Now, we have to put the temperature and molar masses of both the gases in equation (1).

\[ \Rightarrow \dfrac{x}{{4x}} = \sqrt {\dfrac{T}{{{T_{{{\rm{N}}_{\rm{2}}}{\rm{O}}}}}} \times \dfrac{{44}}{{44}}} \]

\[ \Rightarrow \dfrac{1}{4} = \sqrt {\dfrac{T}{{{T_{{{\rm{N}}_{\rm{2}}}{\rm{O}}}}}} \times \dfrac{{44}}{{44}}} \]

\[ \Rightarrow \dfrac{1}{4} = \sqrt {\dfrac{T}{{{T_{{{\rm{N}}_{\rm{2}}}{\rm{O}}}}}}} \]


Squaring both sides,

\[ \Rightarrow \dfrac{1}{{16}} = \dfrac{T}{{{T_{{{\rm{N}}_{\rm{2}}}{\rm{O}}}}}}\]

\[ \Rightarrow {T_{{{\rm{N}}_{\rm{2}}}{\rm{O}}}} = 16T\]


Therefore, the temperature of nitrous oxide is 16T.

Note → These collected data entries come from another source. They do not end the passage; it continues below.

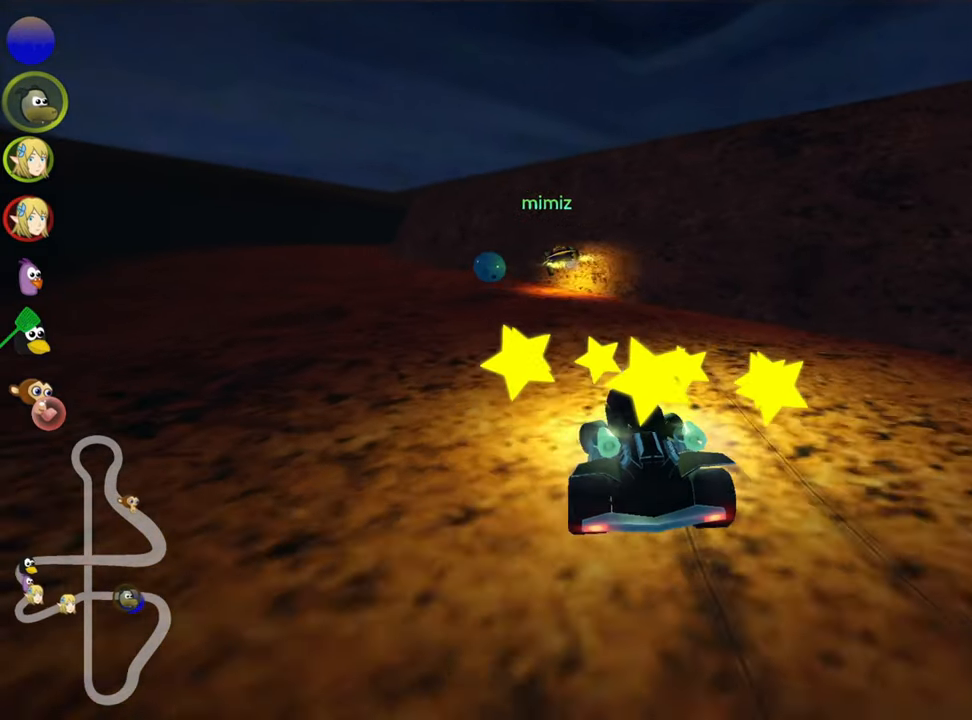
{"keys": ["left", "up"], "events": []}
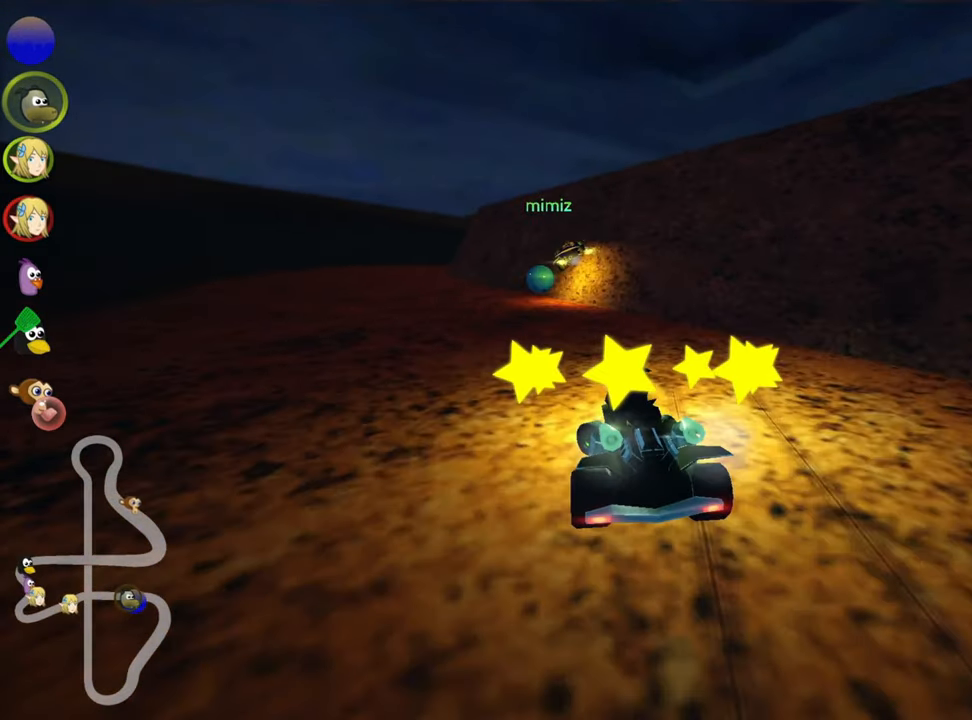
{"keys": ["left", "up"], "events": []}
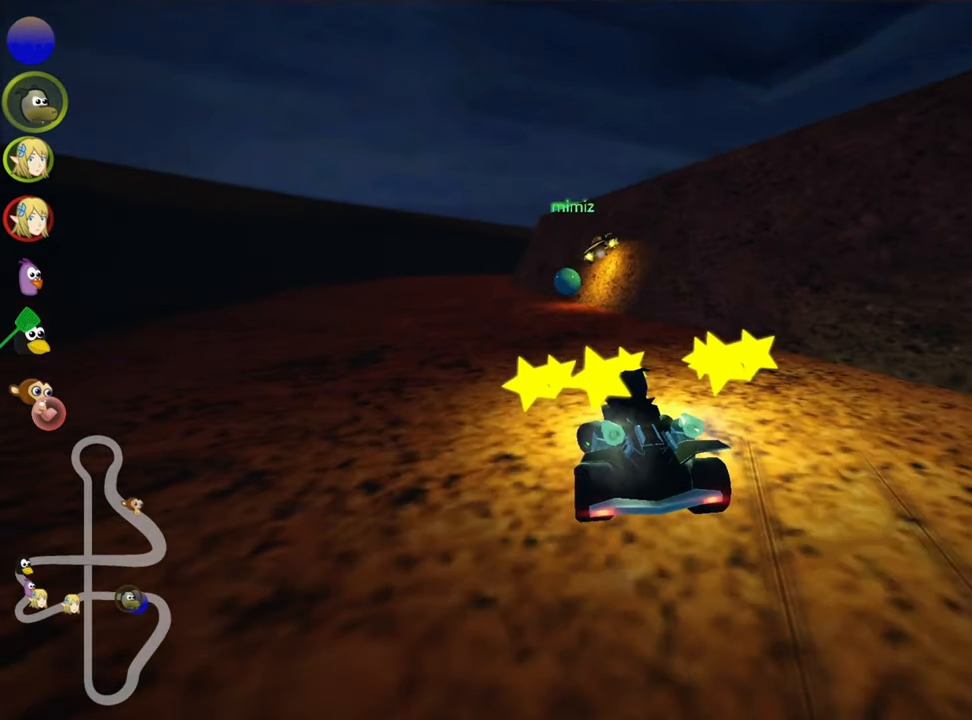
{"keys": ["left", "up"], "events": []}
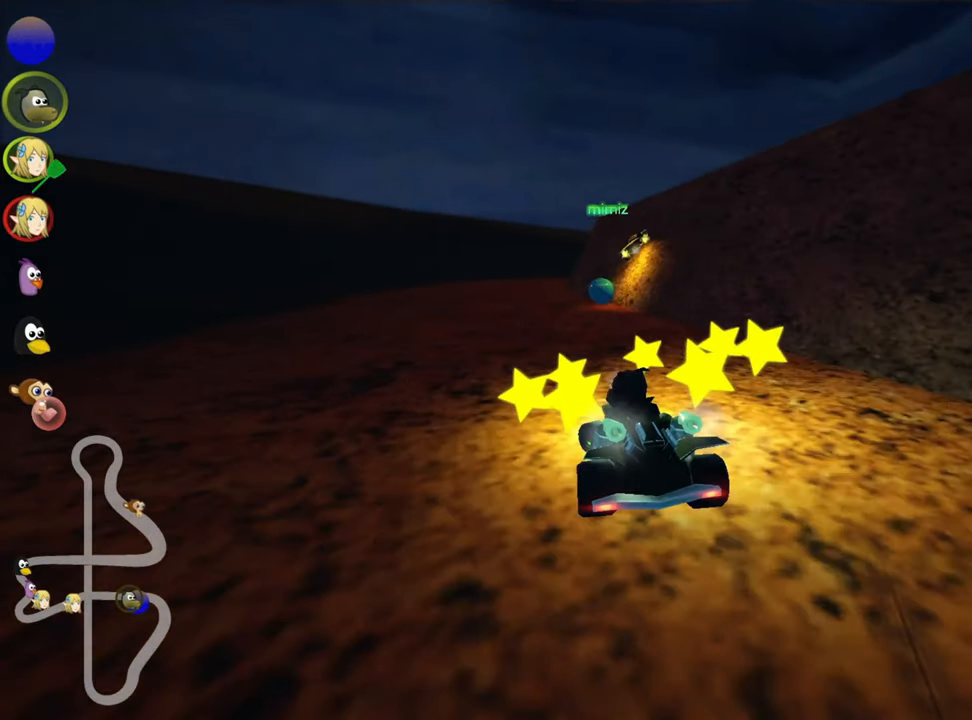
{"keys": ["left", "up"], "events": []}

Hence, correct answer is option A.

Additional information:
Very small particles (molecules) present in a gaseous mixture. These molecules are not in a stationary state rather they collide with the container’s walls and among themselves. Due to these collisions, there is an alteration in the speed of the molecules. Maxwell and Boltzmann showed that all molecules in a certain gas may not have the same speed but it is also not necessary that all may possess different speeds.

Note: Different types of speed possessed by gaseous molecules are average speed, most probable speed, root mean square speed etc. The speed which is possessed by the maximum fraction of gas molecules at a given temperature is the most probable speed. At a given temperature, RMS speed of any gas is maximum while probable speed is minimum.